First rewrite in more than 40 years

In rewriting rules for silica exposure for the first time since the 1970s, OSHA lowered the permissible levels from 250 micrograms per cubic meter of air to 50 micrograms per cubic meter, calculated as an average over an eight-hour period. Dust exposure is blamed for crippling lung diseases, including cancer, and OSHA said that the tightened regulations would save more than 600 lives every year.

The petitioners include the Mississippi Road Builders’ Association, American Subcontractors Association of Texas, Pelican Chapter of Associated Builders and Contractors, Louisiana Associated General Contractors, Associated Masonry Contractors of Texas, Distribution Contractors Association, Mechanical Contractors Associations of Texas, and Texas Association of Builders.

In addition, the group said, affiliated national organizations representing these groups would seek to join the petition.
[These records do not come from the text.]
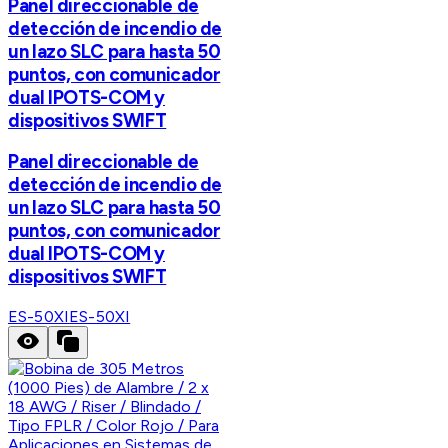
Panel direccionable de
detección de incendio de
un lazo SLC para hasta 50
puntos, con comunicador
dual IPOTS-COM y
dispositivos SWIFT
Panel direccionable de
detección de incendio de
un lazo SLC para hasta 50
puntos, con comunicador
dual IPOTS-COM y
dispositivos SWIFT
ES-50XI
ES-50XI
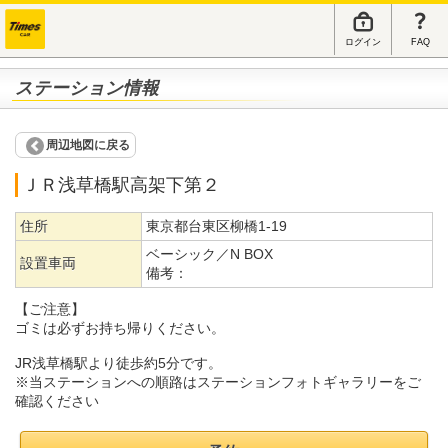
ログイン
FAQ
ステーション情報
周辺地図に戻る
ＪＲ浅草橋駅高架下第２
住所
東京都台東区柳橋1-19
ベーシック／N BOX
設置車両
備考：
【ご注意】
ゴミは必ずお持ち帰りください。
JR浅草橋駅より徒歩約5分です。
※当ステーションへの順路はステーションフォトギャラリーをご
確認ください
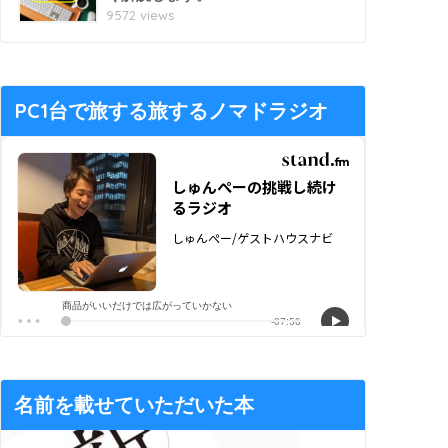
9572 views
PC1台で旅する旅するノマドラジオ
名前を載せていただいた本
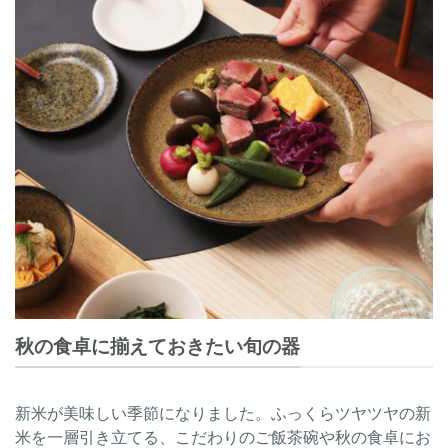
秋の食卓に揃えておきたい旬の器
新米が美味しい季節になりました。ふっくらツヤツヤの新
米を一層引き立てる、こだわりのご飯茶碗や秋の食卓にお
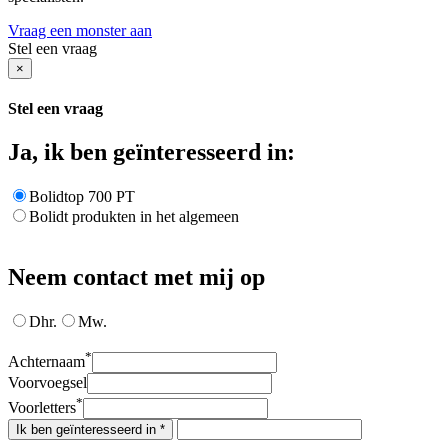
Vraag een monster aan
Stel een vraag
×
Stel een vraag
Ja, ik ben geïnteresseerd in:
Bolidtop 700 PT
Bolidt produkten in het algemeen
Neem contact met mij op
Dhr.
Mw.
*
Achternaam
Voorvoegsel
*
Voorletters
Ik ben geïnteresseerd in *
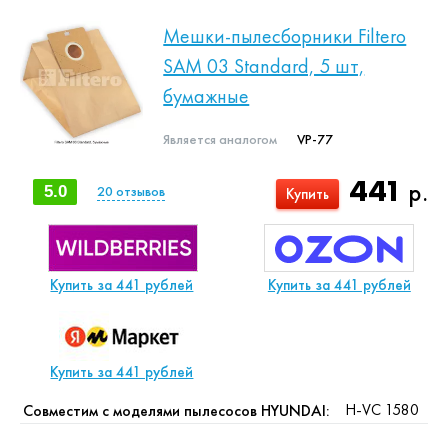
Мешки-пылесборники Filtero
SAM 03 Standard, 5 шт,
бумажные
Является аналогом
VP-77
441
р.
5.0
20
отзывов
Купить
Купить за 441 рублей
Купить за 441 рублей
Купить за 441 рублей
H-VC 1580
Совместим с моделями пылесосов HYUNDAI:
Organizations representing workers, on the other hand, have applauded the stricter limits. North America’s Building Trade Unions, for example, issued a statement which said, “We believe that the agency has been diligent in its efforts to hear and consider all stakeholders’ input, and done a great job in getting the rule out,” NABTU said in a news release. “It is beyond debate that silica exposure kills construction workers. It causes silicosis – a deadly lung disease – lung cancer, and other diseases. Silica-related diseases cannot be cured, but they can be prevented. Put simply, the OSHA Silica Standard will protect construction workers from getting sick or dying from exposure to silica dust.”

The AFL-CIO also said that it backed the new rules because they would save lives and reduce silica-related illnesses.